Would you write out the entries below word for word, omitting the pictures?

*** Opening Provided entries ***

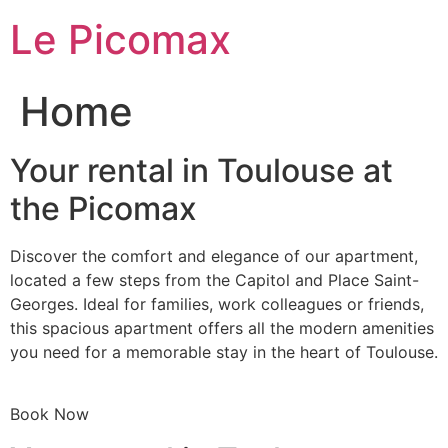
Skip
Le Picomax
to
content
Home
Your rental in Toulouse at
the Picomax
Discover the comfort and elegance of our apartment,
located a few steps from the Capitol and Place Saint-
Georges. Ideal for families, work colleagues or friends,
this spacious apartment offers all the modern amenities
you need for a memorable stay in the heart of Toulouse.
Book Now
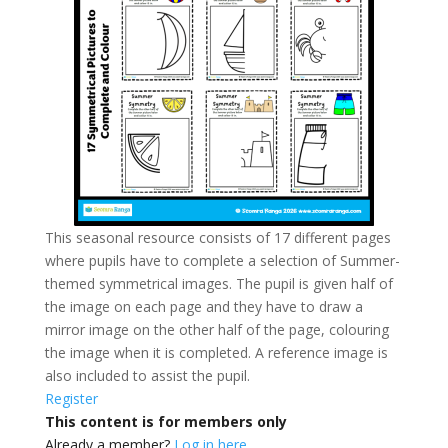
This seasonal resource consists of 17 different pages
where pupils have to complete a selection of Summer-
themed symmetrical images. The pupil is given half of
the image on each page and they have to draw a
mirror image on the other half of the page, colouring
the image when it is completed. A reference image is
also included to assist the pupil.
Register
This content is for members only
Already a member?
Log in here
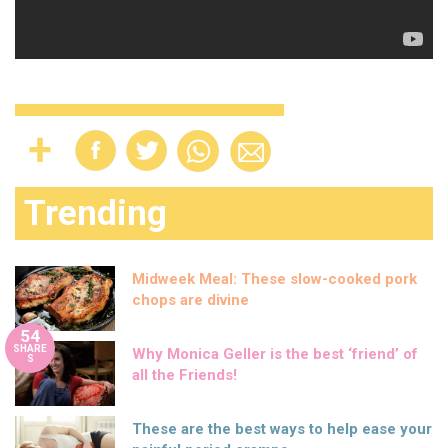
Trending
Midweek Meal: These slow-cooked pork
chops are divine
54
SHARE
Why Monica Geller is the best ‘friend’ of
S
all the Friends!
These are the best ways to help ease your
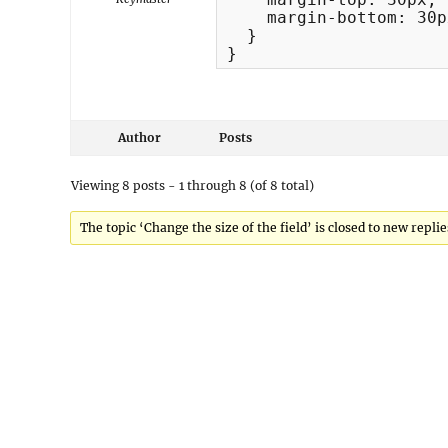
    margin-bottom: 30px
  }

}
Author
Posts
Viewing 8 posts - 1 through 8 (of 8 total)
The topic ‘Change the size of the field’ is closed to new replie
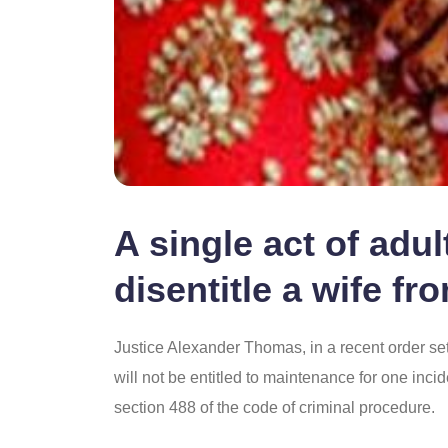
A single act of adu
disentitle a wife f
Justice Alexander Thomas, in a recent order set a
will not be entitled to maintenance for one incid
section 488 of the code of criminal procedure.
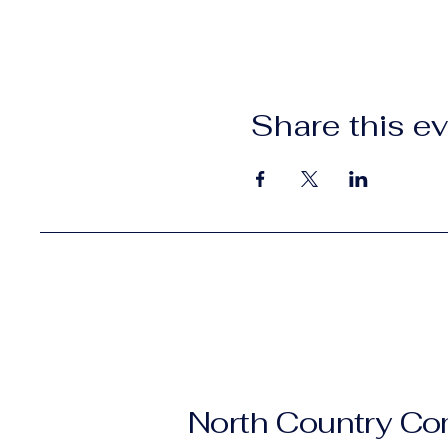
Share this e
North Country C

*** Closing Provided entries ***

(Expected answer):
Skip
Le Picomax
to
content
Home
Your rental in Toulouse at
the Picomax
Discover the comfort and elegance of our apartment,
located a few steps from the Capitol and Place Saint-
Georges. Ideal for families, work colleagues or friends,
this spacious apartment offers all the modern amenities
you need for a memorable stay in the heart of Toulouse.
Book Now
This seasonal resource consists of 17 different pages
where pupils have to complete a selection of Summer-
themed symmetrical images. The pupil is given half of
the image on each page and they have to draw a
mirror image on the other half of the page, colouring
the image when it is completed. A reference image is
also included to assist the pupil.
Register
This content is for members only
Already a member?
Log in here
Trending
Midweek Meal: These slow-cooked pork
chops are divine
54
SHARE
Why Monica Geller is the best ‘friend’ of
S
all the Friends!
These are the best ways to help ease your
    margin-bottom: 30px
  }

}
Author
Posts
Viewing 8 posts - 1 through 8 (of 8 total)
The topic ‘Change the size of the field’ is closed to new replie
A single act of adu
disentitle a wife f
Justice Alexander Thomas, in a recent order set a
will not be entitled to maintenance for one incid
section 488 of the code of criminal procedure.
Share this e
North Country C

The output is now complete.